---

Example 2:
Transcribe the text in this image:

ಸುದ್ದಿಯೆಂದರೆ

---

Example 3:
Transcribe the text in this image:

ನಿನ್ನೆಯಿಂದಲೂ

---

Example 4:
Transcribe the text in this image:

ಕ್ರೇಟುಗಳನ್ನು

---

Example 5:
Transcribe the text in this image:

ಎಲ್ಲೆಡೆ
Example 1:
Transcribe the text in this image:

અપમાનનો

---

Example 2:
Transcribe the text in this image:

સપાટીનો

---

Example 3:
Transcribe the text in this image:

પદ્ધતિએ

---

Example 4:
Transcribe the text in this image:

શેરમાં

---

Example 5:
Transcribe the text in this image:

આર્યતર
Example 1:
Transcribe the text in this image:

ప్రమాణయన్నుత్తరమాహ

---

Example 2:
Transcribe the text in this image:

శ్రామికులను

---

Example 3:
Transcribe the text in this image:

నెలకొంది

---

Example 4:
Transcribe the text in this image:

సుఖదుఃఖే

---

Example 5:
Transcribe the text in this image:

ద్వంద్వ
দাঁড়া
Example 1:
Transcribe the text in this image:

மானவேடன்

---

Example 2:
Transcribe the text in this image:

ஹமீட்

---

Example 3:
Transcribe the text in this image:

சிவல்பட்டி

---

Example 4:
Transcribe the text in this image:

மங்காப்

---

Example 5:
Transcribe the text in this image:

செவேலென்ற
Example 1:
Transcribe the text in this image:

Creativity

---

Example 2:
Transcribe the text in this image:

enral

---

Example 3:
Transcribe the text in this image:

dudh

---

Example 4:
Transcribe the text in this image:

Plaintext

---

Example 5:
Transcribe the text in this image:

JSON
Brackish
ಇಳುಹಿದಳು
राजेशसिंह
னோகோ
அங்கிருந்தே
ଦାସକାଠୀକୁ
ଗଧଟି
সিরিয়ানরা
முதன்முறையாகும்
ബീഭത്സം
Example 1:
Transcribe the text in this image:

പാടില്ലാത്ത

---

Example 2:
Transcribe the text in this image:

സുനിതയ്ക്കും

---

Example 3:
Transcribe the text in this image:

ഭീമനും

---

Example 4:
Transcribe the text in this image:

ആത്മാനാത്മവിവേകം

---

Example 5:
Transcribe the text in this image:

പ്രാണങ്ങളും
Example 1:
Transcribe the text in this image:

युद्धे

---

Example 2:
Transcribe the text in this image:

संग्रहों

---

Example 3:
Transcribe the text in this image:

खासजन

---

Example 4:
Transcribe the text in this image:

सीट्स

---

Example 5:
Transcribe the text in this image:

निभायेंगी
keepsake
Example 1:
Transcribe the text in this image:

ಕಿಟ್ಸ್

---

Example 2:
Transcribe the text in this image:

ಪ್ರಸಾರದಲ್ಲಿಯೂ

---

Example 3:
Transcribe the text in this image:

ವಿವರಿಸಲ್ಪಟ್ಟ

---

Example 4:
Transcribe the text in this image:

--------------------

• _Written instruction_:
Convert all the records above into a numbered list with one line per item, leaving out the blank lines.

• _Response to the exercise_:
1. ---
2. Example 2:
3. Transcribe the text in this image:
4. ಸುದ್ದಿಯೆಂದರೆ
5. ---
6. Example 3:
7. Transcribe the text in this image:
8. ನಿನ್ನೆಯಿಂದಲೂ
9. ---
10. Example 4:
11. Transcribe the text in this image:
12. ಕ್ರೇಟುಗಳನ್ನು
13. ---
14. Example 5:
15. Transcribe the text in this image:
16. ಎಲ್ಲೆಡೆ
17. Example 1:
18. Transcribe the text in this image:
19. અપમાનનો
20. ---
21. Example 2:
22. Transcribe the text in this image:
23. સપાટીનો
24. ---
25. Example 3:
26. Transcribe the text in this image:
27. પદ્ધતિએ
28. ---
29. Example 4:
30. Transcribe the text in this image:
31. શેરમાં
32. ---
33. Example 5:
34. Transcribe the text in this image:
35. આર્યતર
36. Example 1:
37. Transcribe the text in this image:
38. ప్రమాణయన్నుత్తరమాహ
39. ---
40. Example 2:
41. Transcribe the text in this image:
42. శ్రామికులను
43. ---
44. Example 3:
45. Transcribe the text in this image:
46. నెలకొంది
47. ---
48. Example 4:
49. Transcribe the text in this image:
50. సుఖదుఃఖే
51. ---
52. Example 5:
53. Transcribe the text in this image:
54. ద్వంద్వ
55. দাঁড়া
56. Example 1:
57. Transcribe the text in this image:
58. மானவேடன்
59. ---
60. Example 2:
61. Transcribe the text in this image:
62. ஹமீட்
63. ---
64. Example 3:
65. Transcribe the text in this image:
66. சிவல்பட்டி
67. ---
68. Example 4:
69. Transcribe the text in this image:
70. மங்காப்
71. ---
72. Example 5:
73. Transcribe the text in this image:
74. செவேலென்ற
75. Example 1:
76. Transcribe the text in this image:
77. Creativity
78. ---
79. Example 2:
80. Transcribe the text in this image:
81. enral
82. ---
83. Example 3:
84. Transcribe the text in this image:
85. dudh
86. ---
87. Example 4:
88. Transcribe the text in this image:
89. Plaintext
90. ---
91. Example 5:
92. Transcribe the text in this image:
93. JSON
94. Brackish
95. ಇಳುಹಿದಳು
96. राजेशसिंह
97. னோகோ
98. அங்கிருந்தே
99. ଦାସକାଠୀକୁ
100. ଗଧଟି
101. সিরিয়ানরা
102. முதன்முறையாகும்
103. ബീഭത്സം
104. Example 1:
105. Transcribe the text in this image:
106. പാടില്ലാത്ത
107. ---
108. Example 2:
109. Transcribe the text in this image:
110. സുനിതയ്ക്കും
111. ---
112. Example 3:
113. Transcribe the text in this image:
114. ഭീമനും
115. ---
116. Example 4:
117. Transcribe the text in this image:
118. ആത്മാനാത്മവിവേകം
119. ---
120. Example 5:
121. Transcribe the text in this image:
122. പ്രാണങ്ങളും
123. Example 1:
124. Transcribe the text in this image:
125. युद्धे
126. ---
127. Example 2:
128. Transcribe the text in this image:
129. संग्रहों
130. ---
131. Example 3:
132. Transcribe the text in this image:
133. खासजन
134. ---
135. Example 4:
136. Transcribe the text in this image:
137. सीट्स
138. ---
139. Example 5:
140. Transcribe the text in this image:
141. निभायेंगी
142. keepsake
143. Example 1:
144. Transcribe the text in this image:
145. ಕಿಟ್ಸ್
146. ---
147. Example 2:
148. Transcribe the text in this image:
149. ಪ್ರಸಾರದಲ್ಲಿಯೂ
150. ---
151. Example 3:
152. Transcribe the text in this image:
153. ವಿವರಿಸಲ್ಪಟ್ಟ
154. ---
155. Example 4:
156. Transcribe the text in this image:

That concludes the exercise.